• _WHAT YOU WILL DO_: Can you rewrite all of the records below so that "scientific name" becomes "binomial name" and nothing else changes, leaving the pictures out of your answer?
* start LISTING *
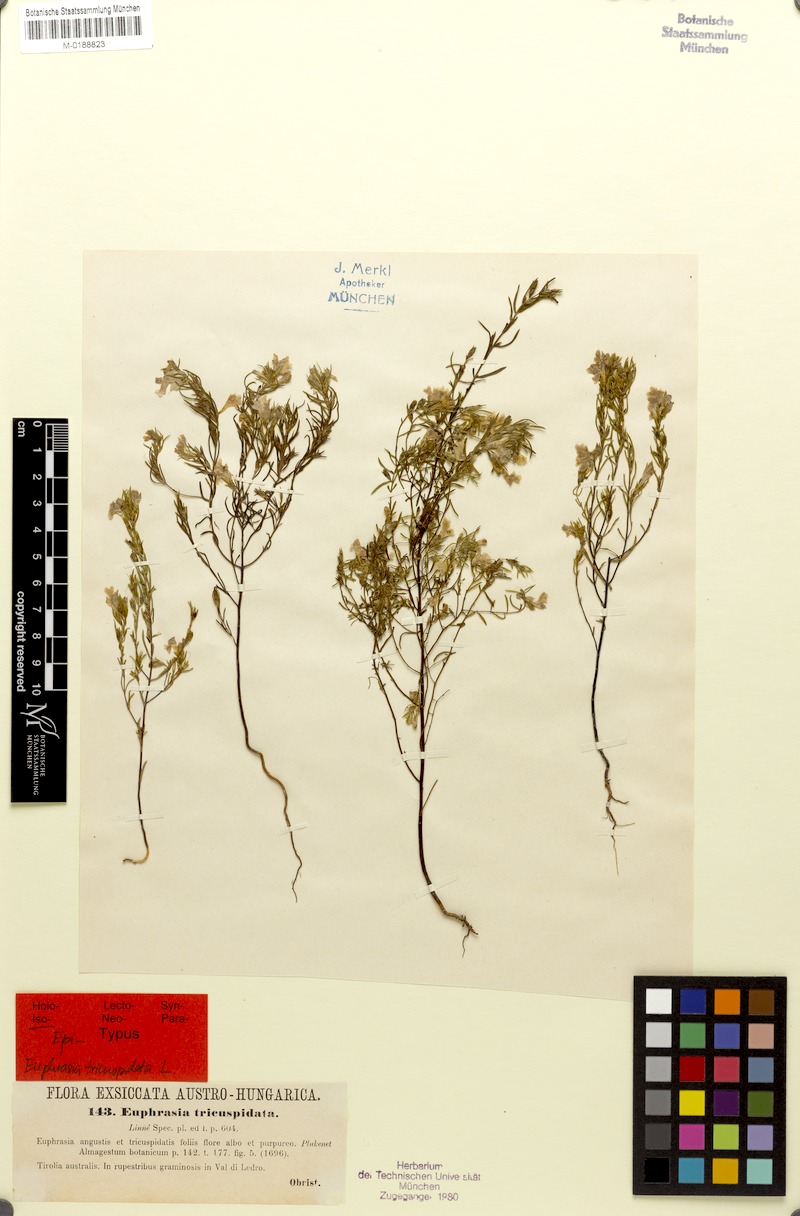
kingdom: Plantae
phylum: Tracheophyta
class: Magnoliopsida
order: Lamiales
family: Orobanchaceae
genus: Euphrasia
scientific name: Euphrasia tricuspidata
* end LISTING *
• _RESPONSE_:
kingdom: Plantae
phylum: Tracheophyta
class: Magnoliopsida
order: Lamiales
family: Orobanchaceae
genus: Euphrasia
binomial name: Euphrasia tricuspidata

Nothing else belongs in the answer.